PASSAGE FOR REVIEW ▸
..............................
The human alternately collaborates with a robot co-worker in performing a task. In this case, the human and the robot perform the assembly sequentially (Fig. 1-(a)). The human and the robot do not share the working time but they do share the working space.

The human collaborates with the robot co-worker in performing a task. In this case, the human and the robot collaboratively perform the assembly task simultaneously (Fig. 1-(b)). The human and the robot share both the working time and the working space.

Figure 1.

Gantti diagram for a “human/robot tasks shift”

When the human worker is performing the assembly task, the robot monitors, detects and estimates his actions and intentions. Being aware of the predefined scheduled assembly tasks, the robot co-worker can assist the human and carry out its own assembly task. The human cannot send explicit or implicit commands using a traditional human-machine interface, such as a keyboard or a mouse. He has to concentrate and focus on more urgent tasks. As a consequence, it is reasonable to design a human-robot interface in a natural way, using gestures and a language. Languages are the most natural way in which humans communicate. Despite the last decade of development, natural language process technology is still incapable of wide adoption for mutual applications due to the complicated processing involved. Human gestures - alternatively - are believed to be the most convincing natural interface while still retaining the rich information of human-robot communication.

Human gestures usually refer to those gestures represented via the body, arm or hands of a human. In iHRCHA, human and robot co-workers mainly perform electronic manufacturing assembly tasks on a bench. It is unwise to monitor human body gestures because these will not change very often or obviously during the assembly task. It is also not practical to monitor human arm gestures because it is difficult to capture sufficient information to describe them. Hand gestures are appropriate to describe a human worker's working status during manual assembly. The posture of a human worker's hands varies due to the different requirements of the current assembly task. Therefore, it is of interest to examine the relationship between a human worker's hand gestures and the actual assembly actions. Human intentions, as associated with assembly work, are defined as the assembly action that a given human worker is performing or intending to perform.

2.2 Hand gesture analysis in iHRCHA

In electronic manufacturing systems, assembly requires a human to perform accurate and quick assembly operations. In current manufacturing systems, human operators carry out most operations by hand. Therefore, we look to identify human assembly actions by monitoring hand gestures. Previous visual-object recognition technologies cannot provide an effective method for tracking and identifying complex palm and fingertip gestures in complex environments. In this research, a human-robot interface based on human hand gestures is designed and an effective algorithm for palm and fingertip recognition is proposed by analysing the RGB-D data of hands. Although it is possible to analyse palm rotation information based on such RGBD data, it is still not reliably accuracy. Therefore, we design a simple glove for a human with a three-axis acceleration sensor and a gyro-sensor attached for accurate palm movement and rotation information collection.
..............................
GIVEN DATA ▸
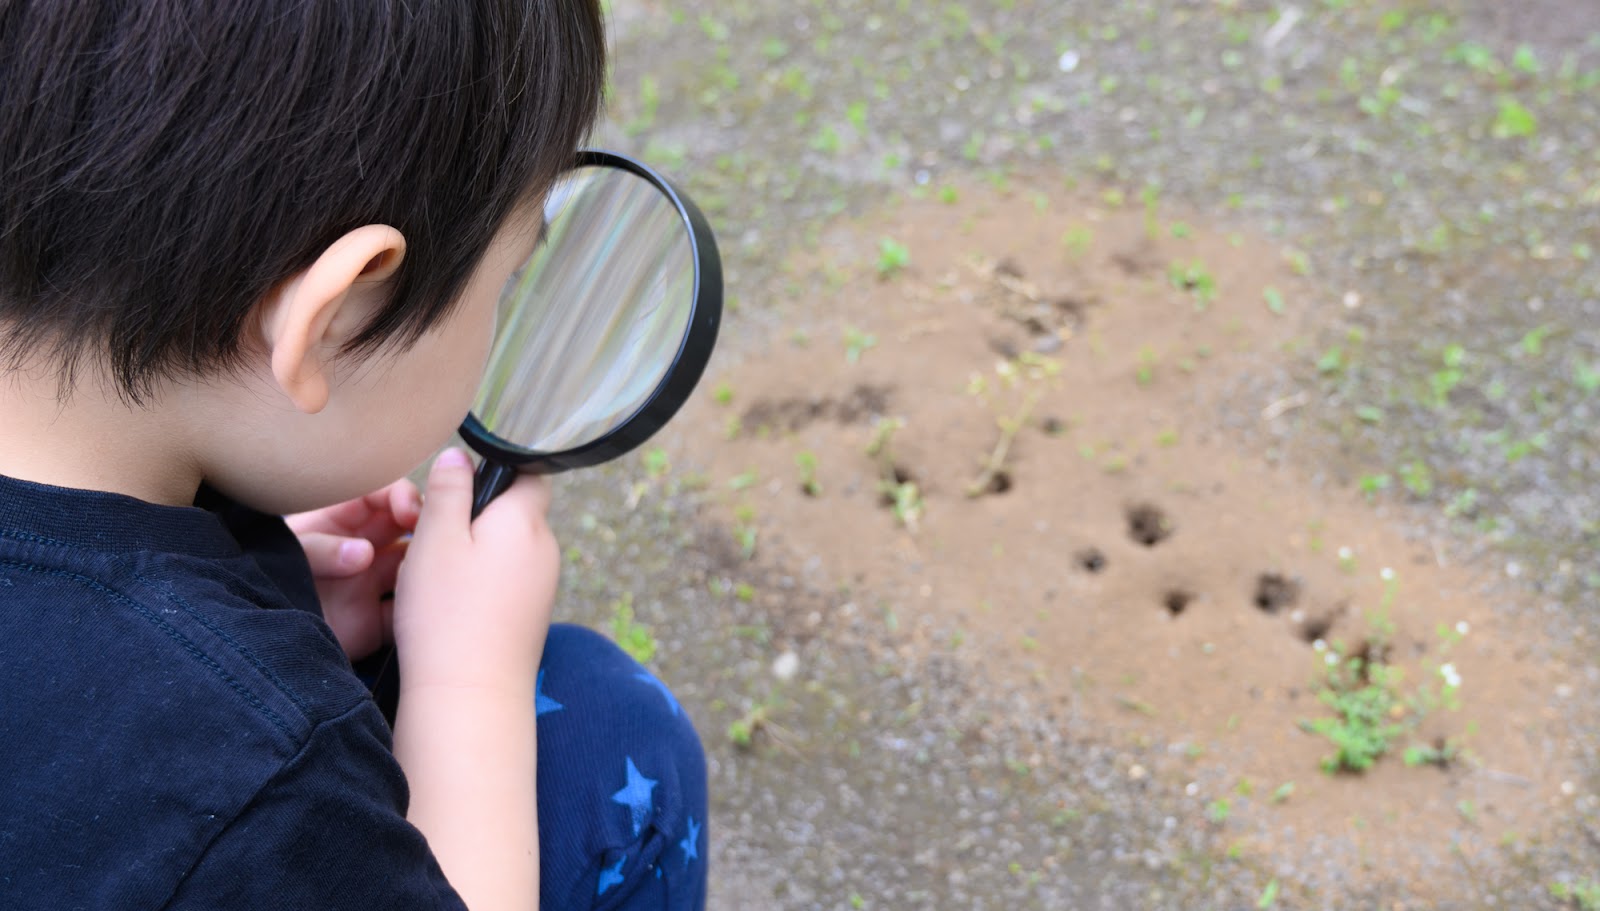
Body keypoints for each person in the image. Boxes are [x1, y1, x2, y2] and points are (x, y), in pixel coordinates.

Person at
..............................
WHAT YOU WILL DO ▸
**A.** In the passage on human-robot collaborative assembly, why does the research give the human worker a glove fitted with sensors? Answer in one to three sentences.
**B.** Write what comes next in the passage on human-robot collaborative assembly, starting after its final sentence.
The lines are not needed for anything here.

SOLVED TASKS ▸
**A.** Palm rotation can be analyzed from RGB-D data, but that analysis is not reliably accurate. The glove carries a three-axis acceleration sensor and a gyro-sensor so that accurate palm movement and rotation information can be collected.

**B.**
There are two types of hand gestures in iHRHAC (Fig. 2). One is the static gesture, which takes place immediately, and the other is the dynamical gesture which takes place over a time. The former can be described using a single frame of data from the data streams, while the latter can be described using sequential frames of data from the data streams.

Figure 2.

Human hand gesture using OpenSim [36]

For a static gesture, a single frame of data includes not only the 3D position of the palm and fingertips but also the rotation information. For a dynamical gesture, besides the static gesture data for each frame, it also contains the hand movement trajectory.

In this research, the sensor system for the human-robot interface is built by two sets of sensors: a vision system using Kinect, and a data glove using a three-axis acceleration sensor and gyro. The information acquired by this sensor system is represented in two respects: the position of the human hands and fingertips, and the rotation information of the hands (including 3D acceleration and the angular velocity). Therefore, the action of a human's hand can be uniquely described by the combination of these two types of information.

2.3 Challenges for pattern recognition via data streams

In [37, 38], the authors list some particularly challenging issues for pattern recognition in data streams. Our iHA-CHA is designed based on the following considerations:

Cost-effectiveness: The sensor should be cheap for practical deployment while providing promising results.

Naturalness: This interface system should not require the human to wear additional heavy devices or else cause physical or psychological stress for the human [39]. Therefore, a conventional - i.e., complicated - data glove is not acceptable[40].

Interaction space: Traditionally, the system requires a human standing within a fixed environment without moving. However, the noisy background associated with a HAC can greatly affect the output of the system (irrespective of considerations of retrieving 3D position information).

Outlier point detection on data streams: Data streams-based pattern recognition requires that the system can automatically detect outlier points and segment data streams. Therefore, the cue study for detecting the segment containing potential human action is important [41].

Responsiveness: When a human performs an action, the robotic system should respond in near real-time. 45ms [42] is thought to be the threshold value for a real-time response, as with a human. After we determine the start point, the length of the data segment should be not too long in order that the robot can analyse that data segment and respond in real-time.

3. Experimental setup and methodology

3.1 Experimental environment setup

A concept of human-robot coordinated assembly is shown in Fig. 3, and the control diagram for this whole system is shown in Fig.4.

Figure 3.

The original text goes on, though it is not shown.